CINÉMA – Certains y vont pour s’acheter des clopes. D’autres, des jeux à gratter. Combien d’entre eux en sortent avec un ticket d’Euromillions gagnant ? Peu, c’est certain. On leur souhaite de connaître une fin plus heureuse que dans Le Roi Soleil, un étourdissant huis clos dans un bar-tabac versaillais à voir au cinéma, à compter de ce mercredi 27 août.

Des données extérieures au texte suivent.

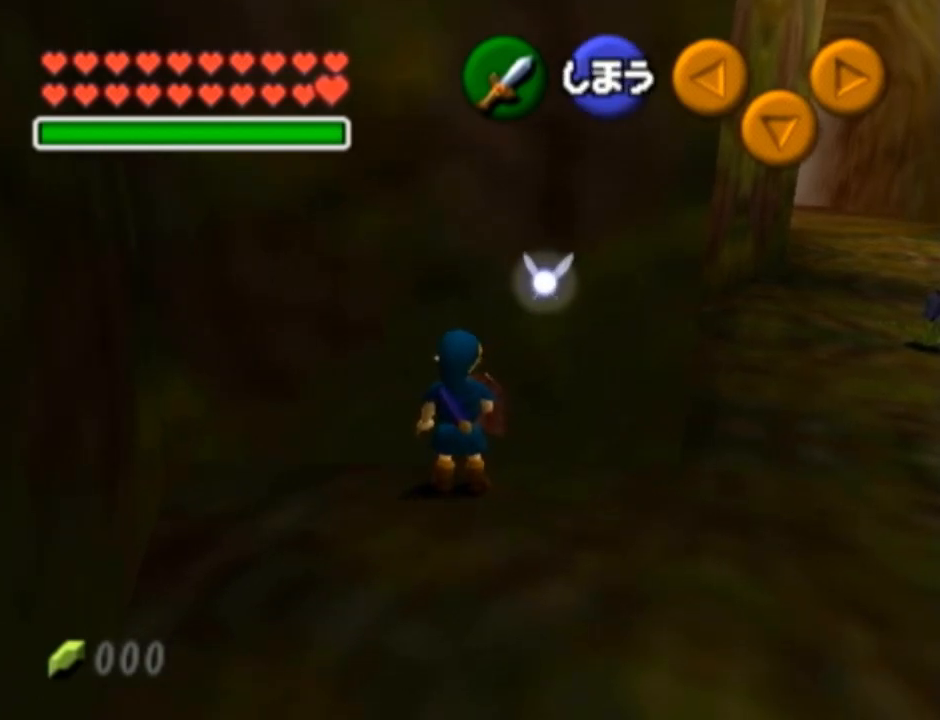
{"buttons": [], "left_stick": "center", "right_stick": "center", "events": []}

Son histoire, c’est d’abord celles de deux flics en fin de service. Pour Livio (Pio Marmaï) et Reda (Sofiane Zermani), la nuit a été longue. Un dernier verre ne serait pas de refus. Le jour se lève à peine, mais ils ne sont pas les seuls dans ce petit PMU. Un jeune infirmier (Panayotis Pascot) finit sa cigarette dans l’arrière-cour. Un trader égaré (Joseph Olivennes), sans chaussures ni pantalons, pionce à moitié.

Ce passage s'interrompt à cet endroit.